> _Your assignment_:
A verbatim copy of all the data is required, minus any images.
==== Provided information ====
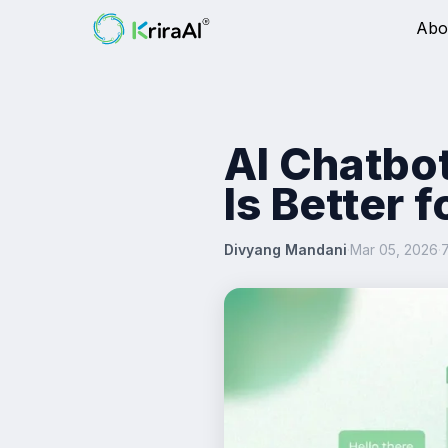
Abo
AI Chatbo
Is Better 
Divyang Mandani
·
Mar 05, 2026
·
7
====
> _Expected output_:
Abo
AI Chatbo
Is Better 
Divyang Mandani
·
Mar 05, 2026
·
7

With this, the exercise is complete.